* **Your objective**
Render every line of the records as a JSON list of strings, one string per line, with blank lines and the pictures left out.

* **Data section**
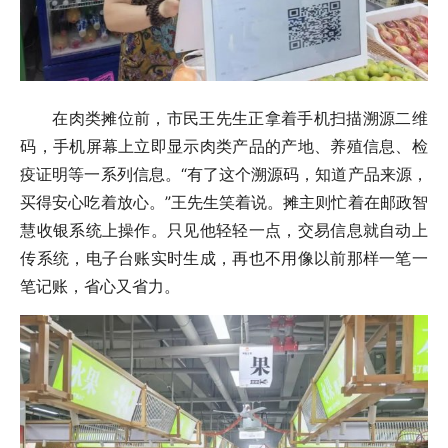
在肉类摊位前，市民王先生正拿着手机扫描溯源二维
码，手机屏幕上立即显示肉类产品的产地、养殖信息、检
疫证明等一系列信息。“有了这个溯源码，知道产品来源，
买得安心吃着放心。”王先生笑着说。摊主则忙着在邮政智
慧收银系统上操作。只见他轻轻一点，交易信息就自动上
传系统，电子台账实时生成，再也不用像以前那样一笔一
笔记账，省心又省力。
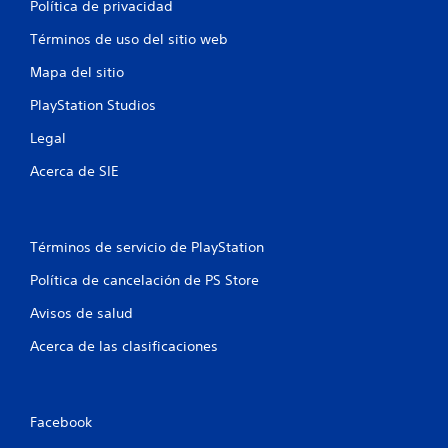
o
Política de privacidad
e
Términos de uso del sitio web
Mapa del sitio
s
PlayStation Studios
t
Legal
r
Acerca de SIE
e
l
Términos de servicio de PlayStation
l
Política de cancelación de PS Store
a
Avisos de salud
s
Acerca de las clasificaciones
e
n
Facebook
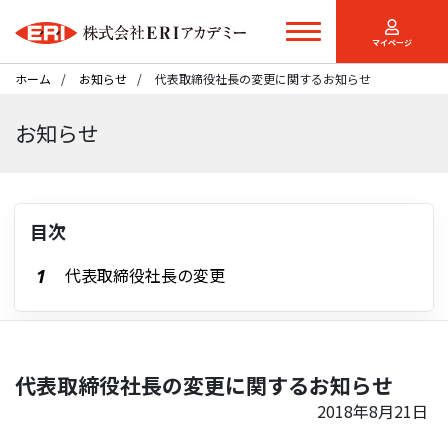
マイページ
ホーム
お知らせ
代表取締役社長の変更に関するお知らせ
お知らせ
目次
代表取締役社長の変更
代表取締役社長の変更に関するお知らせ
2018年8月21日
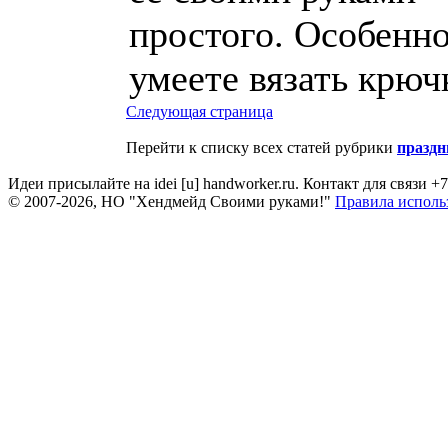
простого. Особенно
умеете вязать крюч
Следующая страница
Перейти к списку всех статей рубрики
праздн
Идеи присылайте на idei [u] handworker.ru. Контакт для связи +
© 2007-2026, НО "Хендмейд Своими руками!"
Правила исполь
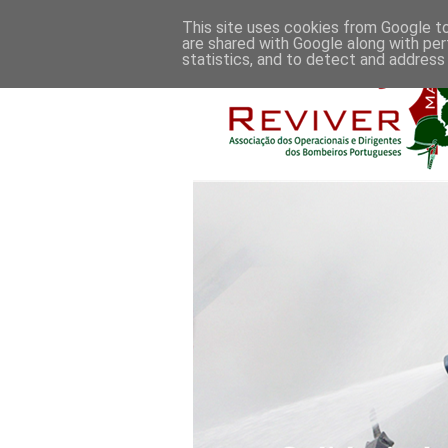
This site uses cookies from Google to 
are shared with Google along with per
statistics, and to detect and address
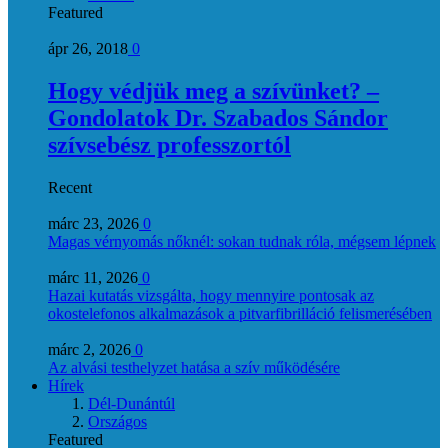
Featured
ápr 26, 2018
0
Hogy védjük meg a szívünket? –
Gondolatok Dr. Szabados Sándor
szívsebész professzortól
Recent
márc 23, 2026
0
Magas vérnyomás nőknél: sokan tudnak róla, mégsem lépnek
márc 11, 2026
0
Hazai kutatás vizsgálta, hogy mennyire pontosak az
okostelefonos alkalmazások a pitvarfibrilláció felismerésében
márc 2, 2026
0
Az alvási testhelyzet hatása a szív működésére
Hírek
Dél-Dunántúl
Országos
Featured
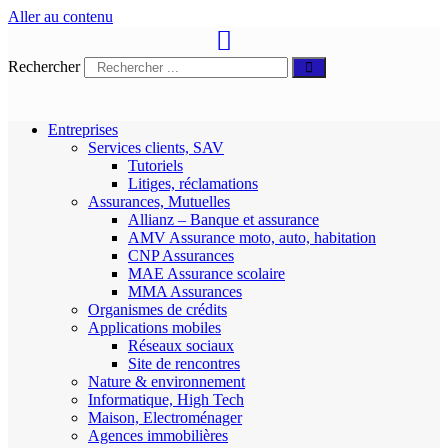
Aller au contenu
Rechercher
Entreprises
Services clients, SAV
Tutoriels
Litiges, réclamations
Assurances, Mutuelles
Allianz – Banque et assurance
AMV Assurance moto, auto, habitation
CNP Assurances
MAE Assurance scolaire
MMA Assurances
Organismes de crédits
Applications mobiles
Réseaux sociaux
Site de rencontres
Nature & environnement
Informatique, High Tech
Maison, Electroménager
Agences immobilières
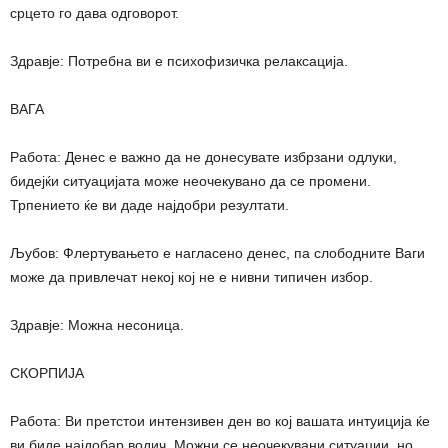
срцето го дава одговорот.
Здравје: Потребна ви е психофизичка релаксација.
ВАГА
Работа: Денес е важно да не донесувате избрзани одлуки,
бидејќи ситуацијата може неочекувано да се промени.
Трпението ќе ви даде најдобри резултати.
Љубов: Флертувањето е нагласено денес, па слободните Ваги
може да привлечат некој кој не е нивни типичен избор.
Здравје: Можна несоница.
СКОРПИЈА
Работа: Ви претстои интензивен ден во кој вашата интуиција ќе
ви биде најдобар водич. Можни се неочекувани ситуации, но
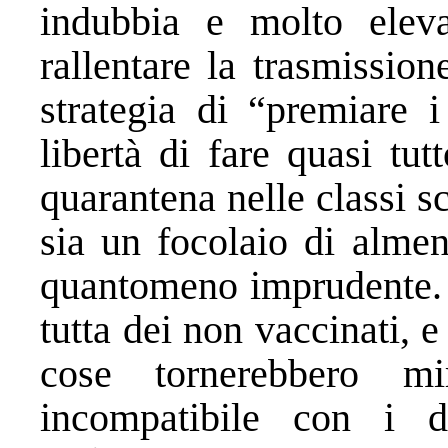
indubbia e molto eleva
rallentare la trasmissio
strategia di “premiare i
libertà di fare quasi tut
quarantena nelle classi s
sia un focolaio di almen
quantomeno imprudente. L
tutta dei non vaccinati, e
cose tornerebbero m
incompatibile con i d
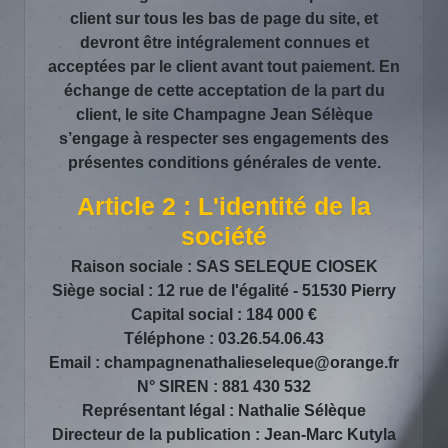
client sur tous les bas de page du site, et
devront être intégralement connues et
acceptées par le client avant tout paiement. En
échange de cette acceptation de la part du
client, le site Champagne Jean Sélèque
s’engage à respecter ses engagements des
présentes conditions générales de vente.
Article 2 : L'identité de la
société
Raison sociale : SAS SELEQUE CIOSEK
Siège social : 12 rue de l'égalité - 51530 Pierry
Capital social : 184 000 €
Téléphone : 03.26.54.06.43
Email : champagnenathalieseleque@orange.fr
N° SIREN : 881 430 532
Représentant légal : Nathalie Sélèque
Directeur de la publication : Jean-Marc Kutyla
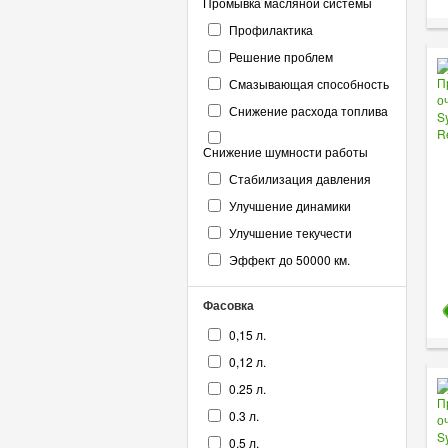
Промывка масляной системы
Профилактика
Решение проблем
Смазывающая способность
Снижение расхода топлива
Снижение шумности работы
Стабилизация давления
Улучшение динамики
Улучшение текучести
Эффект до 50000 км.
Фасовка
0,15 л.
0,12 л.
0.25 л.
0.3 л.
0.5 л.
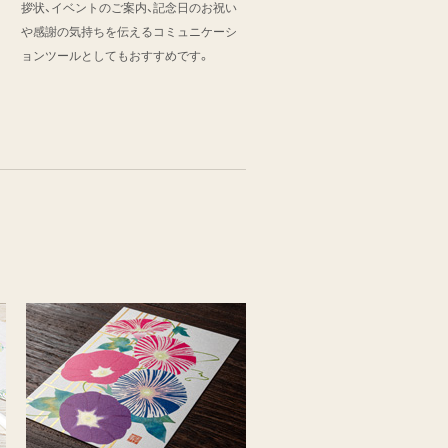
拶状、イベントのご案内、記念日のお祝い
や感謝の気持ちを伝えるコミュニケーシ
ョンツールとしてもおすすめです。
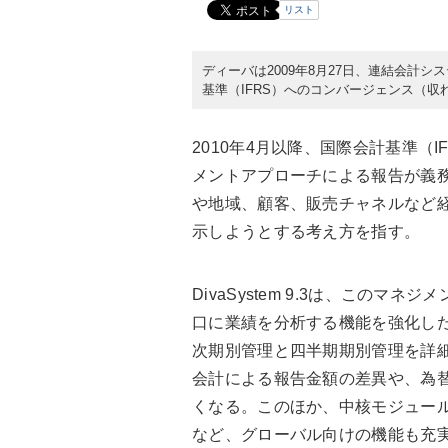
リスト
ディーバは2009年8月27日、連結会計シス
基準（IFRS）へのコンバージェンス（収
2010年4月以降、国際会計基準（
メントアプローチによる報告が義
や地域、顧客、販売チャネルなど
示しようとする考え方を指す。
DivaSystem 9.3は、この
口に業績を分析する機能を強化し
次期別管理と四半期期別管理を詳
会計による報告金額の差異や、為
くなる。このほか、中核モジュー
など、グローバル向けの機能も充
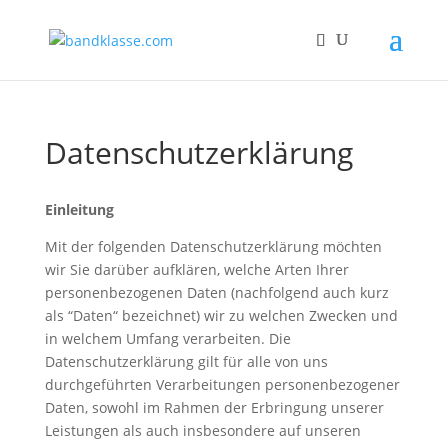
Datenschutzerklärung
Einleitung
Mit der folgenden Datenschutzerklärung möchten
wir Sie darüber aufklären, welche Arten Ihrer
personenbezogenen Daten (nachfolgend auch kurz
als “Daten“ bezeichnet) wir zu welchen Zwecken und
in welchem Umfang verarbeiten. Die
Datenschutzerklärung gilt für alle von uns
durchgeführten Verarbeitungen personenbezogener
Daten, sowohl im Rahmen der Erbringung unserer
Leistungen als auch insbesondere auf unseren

* **Result below**
[
  "在肉类摊位前，市民王先生正拿着手机扫描溯源二维",
  "码，手机屏幕上立即显示肉类产品的产地、养殖信息、检",
  "疫证明等一系列信息。“有了这个溯源码，知道产品来源，",
  "买得安心吃着放心。”王先生笑着说。摊主则忙着在邮政智",
  "慧收银系统上操作。只见他轻轻一点，交易信息就自动上",
  "传系统，电子台账实时生成，再也不用像以前那样一笔一",
  "笔记账，省心又省力。",
  "o",
  "Política de privacidad",
  "e",
  "Términos de uso del sitio web",
  "Mapa del sitio",
  "s",
  "PlayStation Studios",
  "t",
  "Legal",
  "r",
  "Acerca de SIE",
  "e",
  "l",
  "Términos de servicio de PlayStation",
  "l",
  "Política de cancelación de PS Store",
  "a",
  "Avisos de salud",
  "s",
  "Acerca de las clasificaciones",
  "e",
  "n",
  "Facebook",
  "マイページ",
  "ホーム",
  "お知らせ",
  "代表取締役社長の変更に関するお知らせ",
  "お知らせ",
  "目次",
  "代表取締役社長の変更",
  "代表取締役社長の変更に関するお知らせ",
  "2018年8月21日",
  "простого. Особенно",
  "умеете вязать крюч",
  "Следующая страница",
  "Перейти к списку всех статей рубрики",
  "праздн",
  "Идеи присылайте на idei [u] handworker.ru. Контакт для связи +",
  "© 2007-2026, НО \"Хендмейд Своими руками!\"",
  "Правила исполь",
  "This site uses cookies from Google to ",
  "are shared with Google along with per",
  "statistics, and to detect and address",
  "Featured",
  "ápr 26, 2018",
  "0",
  "Hogy védjük meg a szívünket? –",
  "Gondolatok Dr. Szabados Sándor",
  "szívsebész professzortól",
  "Recent",
  "márc 23, 2026",
  "0",
  "Magas vérnyomás nőknél: sokan tudnak róla, mégsem lépnek",
  "márc 11, 2026",
  "0",
  "Hazai kutatás vizsgálta, hogy mennyire pontosak az",
  "okostelefonos alkalmazások a pitvarfibrilláció felismerésében",
  "márc 2, 2026",
  "0",
  "Az alvási testhelyzet hatása a szív működésére",
  "Hírek",
  "Dél-Dunántúl",
  "Országos",
  "Featured",
  "Aller au contenu",
  "Rechercher",
  "Entreprises",
  "Services clients, SAV",
  "Tutoriels",
  "Litiges, réclamations",
  "Assurances, Mutuelles",
  "Allianz – Banque et assurance",
  "AMV Assurance moto, auto, habitation",
  "CNP Assurances",
  "MAE Assurance scolaire",
  "MMA Assurances",
  "Organismes de crédits",
  "Applications mobiles",
  "Réseaux sociaux",
  "Site de rencontres",
  "Nature & environnement",
  "Informatique, High Tech",
  "Maison, Electroménager",
  "Agences immobilières",
  "срцето го дава одговорот.",
  "Здравје: Потребна ви е психофизичка релаксација.",
  "ВАГА",
  "Работа: Денес е важно да не донесувате избрзани одлуки,",
  "бидејќи ситуацијата може неочекувано да се промени.",
  "Трпението ќе ви даде најдобри резултати.",
  "Љубов: Флертувањето е нагласено денес, па слободните Ваги",
  "може да привлечат некој кој не е нивни типичен избор.",
  "Здравје: Можна несоница.",
  "СКОРПИЈА",
  "Работа: Ви претстои интензивен ден во кој вашата интуиција ќе",
  "ви биде најдобар водич. Можни се неочекувани ситуации, но",
  "indubbia e molto eleva",
  "rallentare la trasmissio",
  "strategia di “premiare i",
  "libertà di fare quasi tut",
  "quarantena nelle classi s",
  "sia un focolaio di almen",
  "quantomeno imprudente. L",
  "tutta dei non vaccinati, e",
  "cose tornerebbero m",
  "incompatibile con i d",
  "client sur tous les bas de page du site, et",
  "devront être intégralement connues et",
  "acceptées par le client avant tout paiement. En",
  "échange de cette acceptation de la part du",
  "client, le site Champagne Jean Sélèque",
  "s’engage à respecter ses engagements des",
  "présentes conditions générales de vente.",
  "Article 2 : L'identité de la",
  "société",
  "Raison sociale : SAS SELEQUE CIOSEK",
  "Siège social : 12 rue de l'égalité - 51530 Pierry",
  "Capital social : 184 000 €",
  "Téléphone : 03.26.54.06.43",
  "Email : champagnenathalieseleque@orange.fr",
  "N° SIREN : 881 430 532",
  "Représentant légal : Nathalie Sélèque",
  "Directeur de la publication : Jean-Marc Kutyla",
  "Промывка масляной системы",
  "Профилактика",
  "Решение проблем",
  "Смазывающая способность",
  "Снижение расхода топлива",
  "Снижение шумности работы",
  "Стабилизация давления",
  "Улучшение динамики",
  "Улучшение текучести",
  "Эффект до 50000 км.",
  "Фасовка",
  "0,15 л.",
  "0,12 л.",
  "0.25 л.",
  "0.3 л.",
  "0.5 л.",
  "拶状、イベントのご案内、記念日のお祝い",
  "や感謝の気持ちを伝えるコミュニケーシ",
  "ョンツールとしてもおすすめです。",
  "リスト",
  "ディーバは2009年8月27日、連結会計シス",
  "基準（IFRS）へのコンバージェンス（収",
  "2010年4月以降、国際会計基準（",
  "メントアプローチによる報告が義",
  "や地域、顧客、販売チャネルなど",
  "示しようとする考え方を指す。",
  "DivaSystem 9.3は、この",
  "口に業績を分析する機能を強化し",
  "次期別管理と四半期期別管理を詳",
  "会計による報告金額の差異や、為",
  "くなる。このほか、中核モジュー",
  "など、グローバル向けの機能も充",
  "Datenschutzerklärung",
  "Einleitung",
  "Mit der folgenden Datenschutzerklärung möchten",
  "wir Sie darüber aufklären, welche Arten Ihrer",
  "personenbezogenen Daten (nachfolgend auch kurz",
  "als “Daten“ bezeichnet) wir zu welchen Zwecken und",
  "in welchem Umfang verarbeiten. Die",
  "Datenschutzerklärung gilt für alle von uns",
  "durchgeführten Verarbeitungen personenbezogener",
  "Daten, sowohl im Rahmen der Erbringung unserer",
  "Leistungen als auch insbesondere auf unseren"
]